In general, when you come across any dataset, the missing values are generally blanks in the dataset or are filled with values like“null”, “NaN” or “NA” values but that’s not it. Missing values can also appear as a question mark (?) or zero or minus one (-1) or any unconventional number. I came across a dataset where a numerical variable had values in the range 1-100 whereas some of the values in that variable were “999”. So, it was not actually a value of the observation but a missing value which was filled with “999”. It may make a huge difference if you don’t treat these kinds of variables before building your model.
What do we do with missing values? I will discuss some of the possible ways to treat missing values here. However, what should be done depends on the nature of the dataset and missing values.
# Gives you count of null values in each column train.isnull().sum() # Gives you sorted count of null values in columns train.isnull().sum().sort_values(ascending = False)
Dropping missing values:
This is the naive way of handling missing values. But, this method is rarely used because it reduces the size of your dataset which may reduce the quality of your model, since you remove all the rows with missing values. And in machine learning data is gold so you don’t want to waste it just by deleting it.
# Drops columns if they have atleast 1 null train.dropna(axis = 1, how = 'any') # Drops rows if all the values are null train.dropna(axis = 0, how = 'all')
Imputing missing values:
There are number of ways to fill missing values and this is the most common way of handling missing values:
Filling values with mean, median or mode. However, mean is greatly affected by outliers.
Let’s say we have a variable with values. 4,3,6,1,3,5,8,5,2,1000.
The mean of the variable will be 102, whereas the median will be 5. So, here the median is a better measure than mean.
You can also fill missing values with forward fill or backward fill methods, which will fill the missing values with previous values and future values respectively.

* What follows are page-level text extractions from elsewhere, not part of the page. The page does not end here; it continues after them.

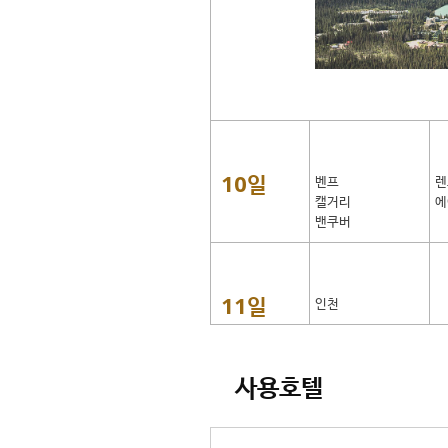
10일
벤프
렌
캘거리
에
밴쿠버
11일
인천
사용호텔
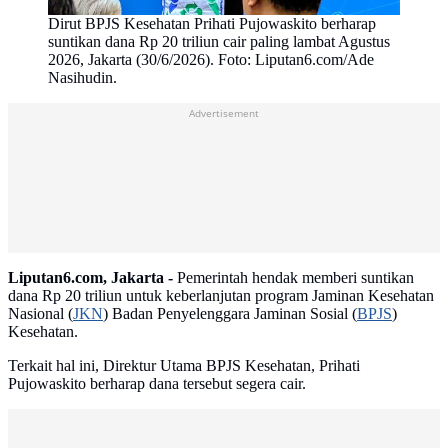
Dirut BPJS Kesehatan Prihati Pujowaskito berharap
suntikan dana Rp 20 triliun cair paling lambat Agustus
2026, Jakarta (30/6/2026). Foto: Liputan6.com/Ade
Nasihudin.
Advertisement
Liputan6.com, Jakarta -
Pemerintah hendak memberi suntikan
dana Rp 20 triliun untuk keberlanjutan program Jaminan Kesehatan
Nasional (
JKN
) Badan Penyelenggara Jaminan Sosial (
BPJS
)
Kesehatan.
Terkait hal ini, Direktur Utama BPJS Kesehatan, Prihati
Pujowaskito berharap dana tersebut segera cair.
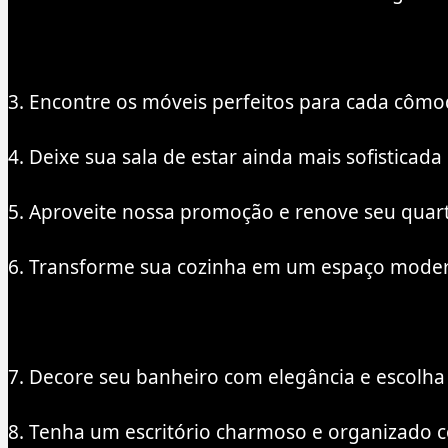
3. Encontre os móveis perfeitos para cada cômo
4. Deixe sua sala de estar ainda mais sofisticad
5. Aproveite nossa promoção e renove seu quar
6. Transforme sua cozinha em um espaço moderno
7. Decore seu banheiro com elegância e escolha
8. Tenha um escritório charmoso e organizado 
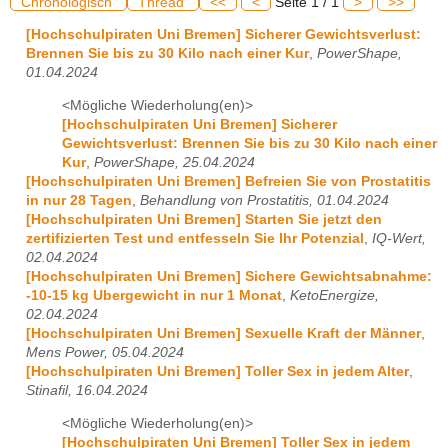
Chronologisch
Thread
<<
<
Seite 1 / 1
>
>>
[Hochschulpiraten Uni Bremen] Sicherer Gewichtsverlust:
Brennen Sie bis zu 30 Kilo nach einer Kur
,
PowerShape,
01.04.2024
<Mögliche Wiederholung(en)>
[Hochschulpiraten Uni Bremen] Sicherer
Gewichtsverlust: Brennen Sie bis zu 30 Kilo nach einer
Kur
,
PowerShape, 25.04.2024
[Hochschulpiraten Uni Bremen] Befreien Sie von Prostatitis
in nur 28 Tagen
,
Behandlung von Prostatitis, 01.04.2024
[Hochschulpiraten Uni Bremen] Starten Sie jetzt den
zertifizierten Test und entfesseln Sie Ihr Potenzial
,
IQ-Wert,
02.04.2024
[Hochschulpiraten Uni Bremen] Sichere Gewichtsabnahme:
-10-15 kg Ubergewicht in nur 1 Monat
,
KetoEnergize,
02.04.2024
[Hochschulpiraten Uni Bremen] Sexuelle Kraft der Männer
,
Mens Power, 05.04.2024
[Hochschulpiraten Uni Bremen] Toller Sex in jedem Alter
,
Stinafil, 16.04.2024
<Mögliche Wiederholung(en)>
[Hochschulpiraten Uni Bremen] Toller Sex in jedem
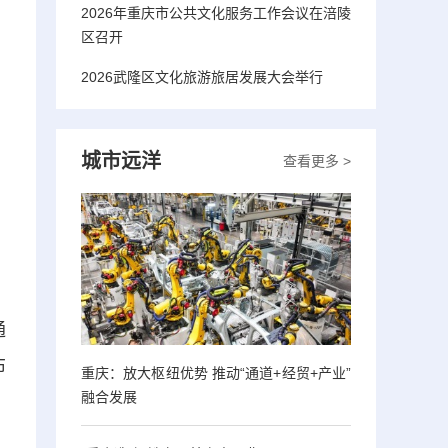
2026年重庆市公共文化服务工作会议在涪陵
区召开
2026武隆区文化旅游旅居发展大会举行
城市远洋
查看更多 >
通
布
重庆：放大枢纽优势 推动“通道+经贸+产业”
融合发展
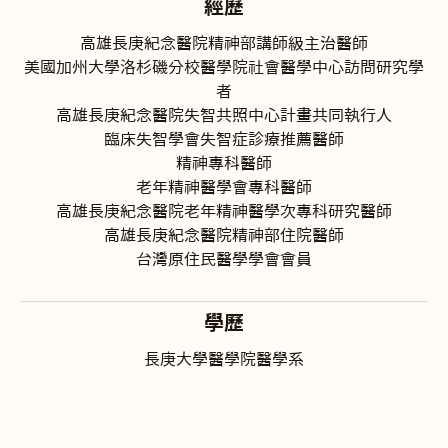
經歷
高雄長庚紀念醫院精神部講師級主治醫師
美國加州大學洛杉磯分校醫學院社會醫學中心訪問研究學
者
高雄長庚紀念醫院失智共照中心計畫共同執行人
臨床失智學會失智症診療推薦醫師
精神專科醫師
老年精神醫學會專科醫師
高雄長庚紀念醫院老年精神醫學次專科研究醫師
高雄長庚紀念醫院精神部住院醫師
台灣原住民醫學學會會員
學歷
長庚大學醫學院醫學系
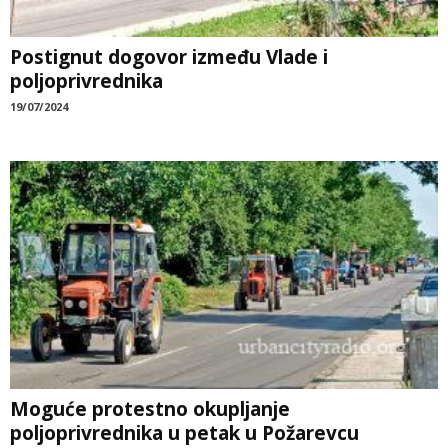
Postignut dogovor između Vlade i
poljoprivrednika
19/07/2024
Moguće protestno okupljanje
poljoprivrednika u petak u Požarevcu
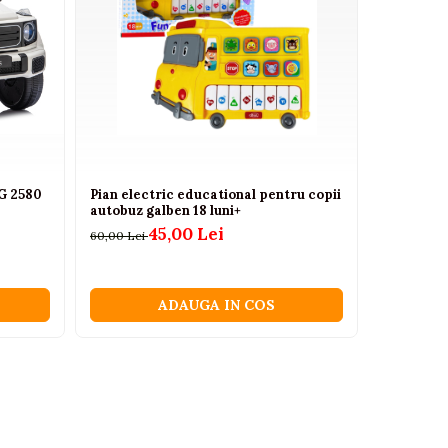
G 2580
Pian electric educational pentru copii
Mini pian 
autobuz galben 18 luni+
sunete ve
45,00 Lei
60,00 Lei
63,00 Lei
ADAUGA IN COS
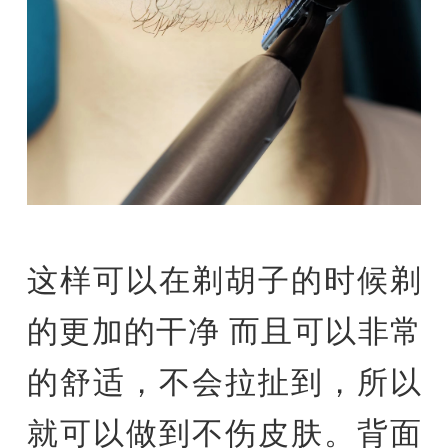
这样可以在剃胡子的时候剃
的更加的干净 而且可以非常
的舒适，不会拉扯到，所以
就可以做到不伤皮肤。背面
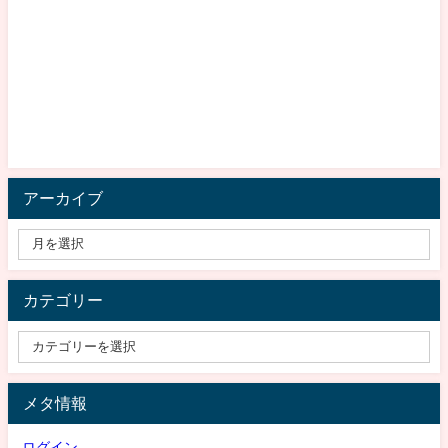
アーカイブ
カテゴリー
メタ情報
ログイン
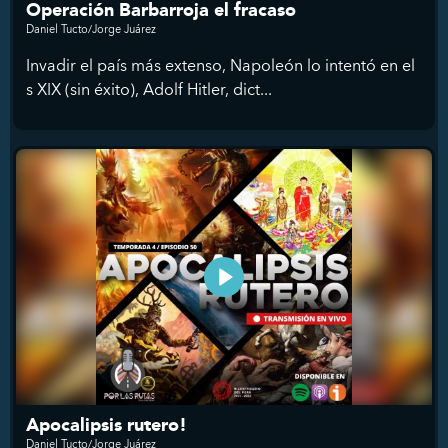
Operación Barbarroja el fracaso
Daniel Tucto/Jorge Juárez
Invadir el país más extenso, Napoleón lo intentó en el
s XIX (sin éxito), Adolf Hitler, dict...
Apocalipsis rutero!
Daniel Tucto/Jorge Juárez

# Fill null values with forward fill in the dataframe train.ffill() # Fill null values with backward fill only in 1 Column train.Age.bfill() # Fill null values with a constant value train.Age.fillna(25) # Fill null values with mean value train.Age.fillna(train.Age.mean())

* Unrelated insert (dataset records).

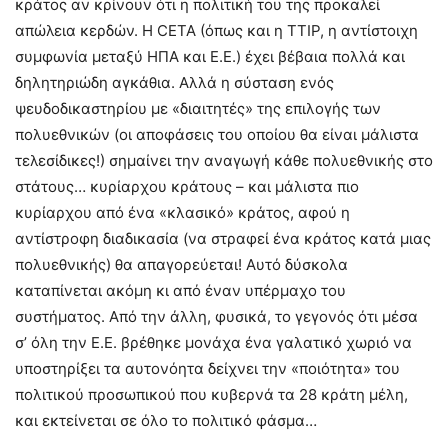
κράτος αν κρίνουν ότι η πολιτική του της προκαλεί
απώλεια κερδών. Η CETA (όπως και η ΤΤΙΡ, η αντίστοιχη
συμφωνία μεταξύ ΗΠΑ και Ε.Ε.) έχει βέβαια πολλά και
δηλητηριώδη αγκάθια. Αλλά η σύσταση ενός
ψευδοδικαστηρίου με «διαιτητές» της επιλογής των
πολυεθνικών (οι αποφάσεις του οποίου θα είναι μάλιστα
τελεσίδικες!) σημαίνει την αναγωγή κάθε πολυεθνικής στο
στάτους… κυρίαρχου κράτους – και μάλιστα πιο
κυρίαρχου από ένα «κλασικό» κράτος, αφού η
αντίστροφη διαδικασία (να στραφεί ένα κράτος κατά μιας
πολυεθνικής) θα απαγορεύεται! Αυτό δύσκολα
καταπίνεται ακόμη κι από έναν υπέρμαχο του
συστήματος. Από την άλλη, φυσικά, το γεγονός ότι μέσα
σ’ όλη την Ε.Ε. βρέθηκε μονάχα ένα γαλατικό χωριό να
υποστηρίξει τα αυτονόητα δείχνει την «ποιότητα» του
πολιτικού προσωπικού που κυβερνά τα 28 κράτη μέλη,
και εκτείνεται σε όλο το πολιτικό φάσμα…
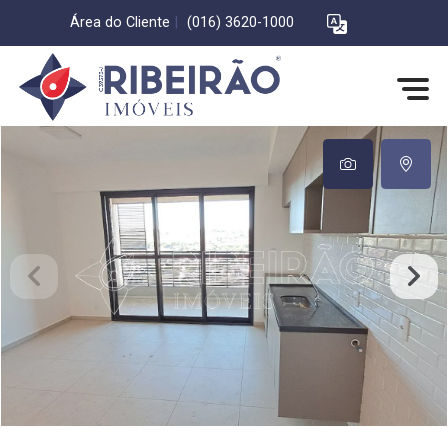
Área do Cliente
|
(016) 3620-1000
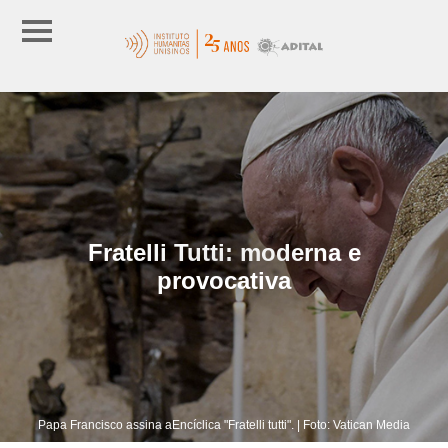
Fratelli Tutti: moderna e
provocativa
Papa Francisco assina aEncíclica "Fratelli tutti". | Foto: Vatican Media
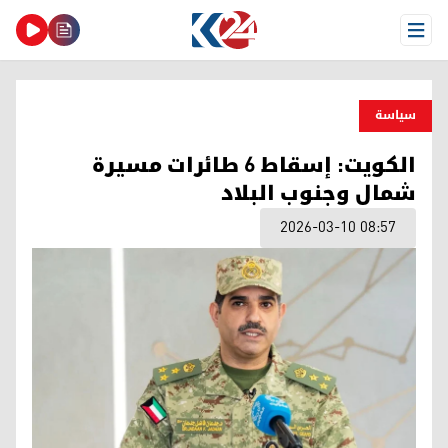
Open Menu
سیاسة
الكويت: إسقاط 6 طائرات مسيرة
شمال وجنوب البلاد
2026-03-10 08:57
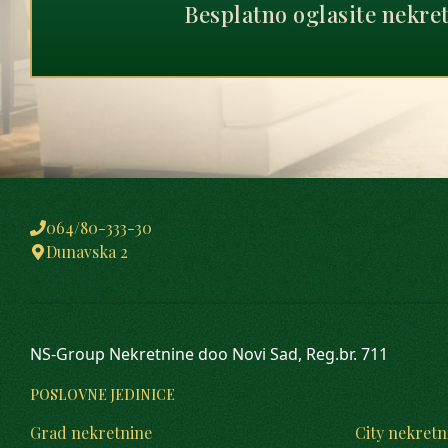
Besplatno oglasite nekre
064/80-333-30
Dunavska 2
NS-Group Nekretnine doo Novi Sad, Reg.br. 711
POSLOVNE JEDINICE
Grad nekretnine
City nekretn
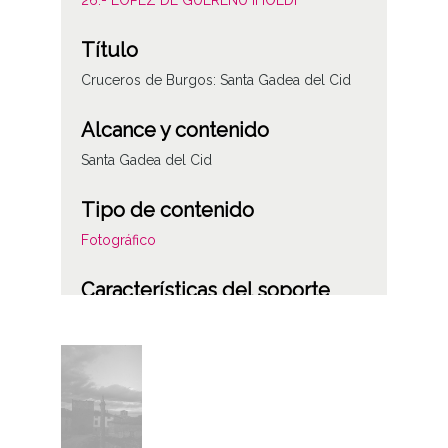
26.- LÓPEZ DE GUEREÑU IHOLDI
Título
Cruceros de Burgos: Santa Gadea del Cid
Alcance y contenido
Santa Gadea del Cid
Tipo de contenido
Fotográfico
Características del soporte
Plástico
Fecha
1969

Or you can also fill missing values as something like average of n previous values.
Predictive model for imputing missing values:
This method works pretty well in practical. Depending on the nature of the missing value you can use either regression on classification model to predict the missing data. So, how do you do that? Well, follow the steps given below-
Consider the variable having missing values as your output variable.
Consider all the variables with no missing value as your input variables.

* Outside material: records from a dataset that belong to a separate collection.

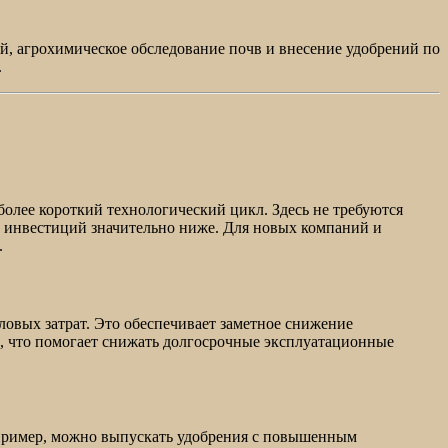
й, агрохимическое обследование почв и внесение удобрений по
.
олее короткий технологический цикл. Здесь не требуются
м инвестиций значительно ниже. Для новых компаний и
.
овых затрат. Это обеспечивает заметное снижение
, что помогает снижать долгосрочные эксплуатационные
апример, можно выпускать удобрения с повышенным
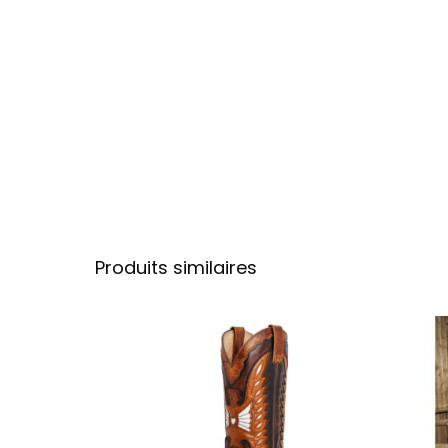
Produits similaires
Ce produit a plu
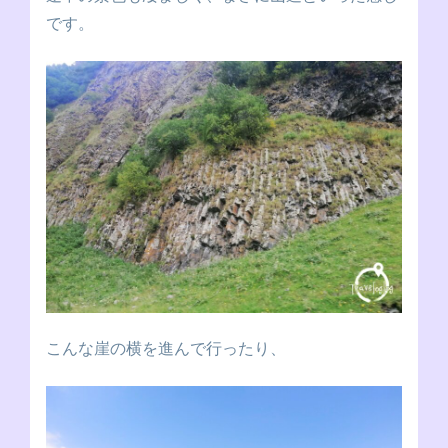
です。
こんな崖の横を進んで行ったり、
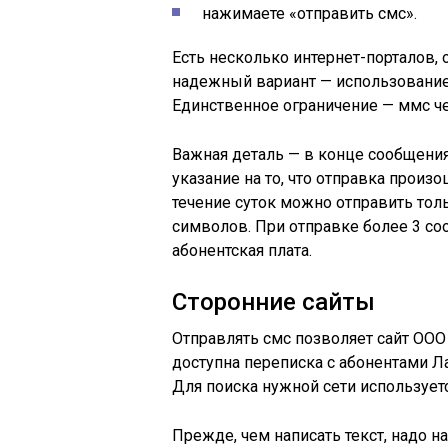
нажимаете «отправить
смс
».
Есть несколько интернет-порталов,
надежный вариант — использовани
Единственное ограничение —
ммс
че
Важная деталь — в конце сообщения 
указание на то, что отправка произош
течение суток можно отправить тол
символов. При отправке более 3 со
абонентская плата.
Сторонние сайты
Отправлять
смс
позволяет сайт ООО
доступна переписка с абонентами
Л
Для поиска нужной сети используетс
Прежде, чем написать текст, надо н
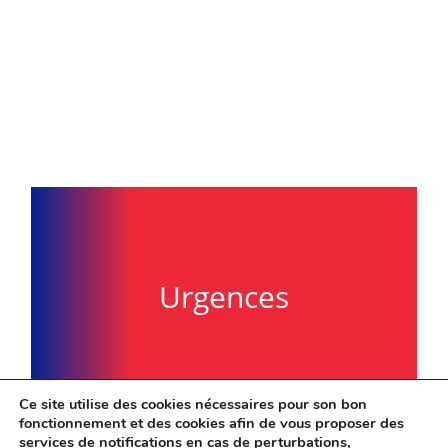
Urgences
Ce site utilise des cookies nécessaires pour son bon
fonctionnement et des cookies afin de vous proposer des
services de notifications en cas de perturbations,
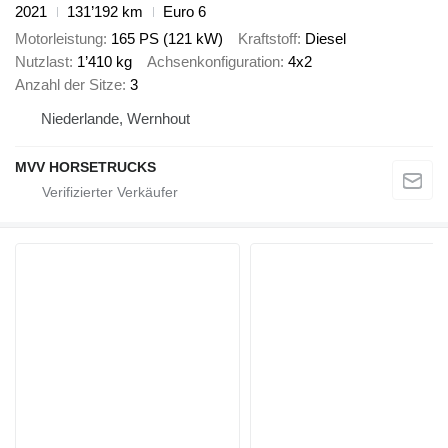
2021
131’192 km
Euro 6
Motorleistung
165 PS (121 kW)
Kraftstoff
Diesel
Nutzlast
1’410 kg
Achsenkonfiguration
4x2
Anzahl der Sitze
3
Niederlande, Wernhout
MVV HORSETRUCKS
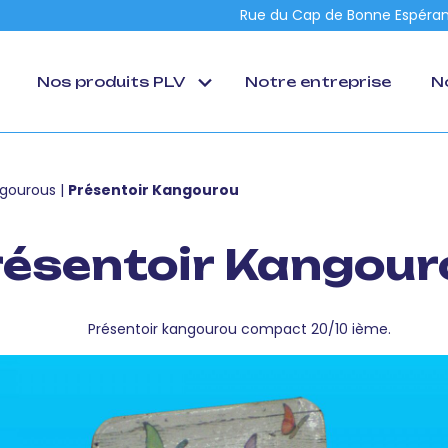
Rue du Cap de Bonne Espéran
Nos produits PLV
Notre entreprise
N
ngourous
|
Présentoir Kangourou
résentoir Kangour
Présentoir kangourou compact 20/10 ième.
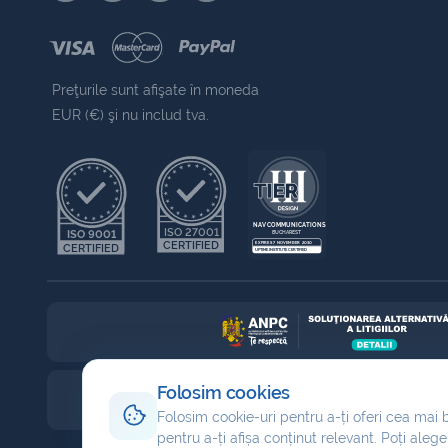
Preţurile sunt afişate în moneda
EUR (€) şi nu includ tva.
NAV COMMUNICATIONS
ISO 27001
ISO 9001
BUCHAREST
CERTIFIED
EXPIRES 7 NOVEMBER 2030
CERTIFIED
UPTIME INSTITUTE CERTIFIED
Folosim cookies
Folosim cookie-uri pentru a-ți oferi cea mai b
pentru a-ți afișa conținut relevant. Poți alege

Now, split the datasets as the train set should contain all the records where the output variable has no missing values whereas, the test set should contain all the records where the output variable has missing value.
You can now build regressing or classification (based on your output variable) to fit it to train set and the predict the test set.
Take missing values as another feature:
If you have significant number of missing values in your variable then, you can make another feature from that variable. Let’s say you have a variable with missing values.
Then you can also make a new feature with this variable in which the value is 0 if it has missing value and 1 otherwise.
Will be the new feature created with the given variable.
# Convert the Cabin column of the Dataframe into binary variable, # taking 0 for missing values and 1 otherwise train.Cabin[~train.Cabin.isnull()] = 1 train.Cabin.fillna(0, inplace = True)
The approach of handling missing values depends highly on the nature of your data. Also, there is no best way to handle missing values, you have to try different methods and see what works best for you. The more you work with different types of data, you will gain an intuition about handling missing values.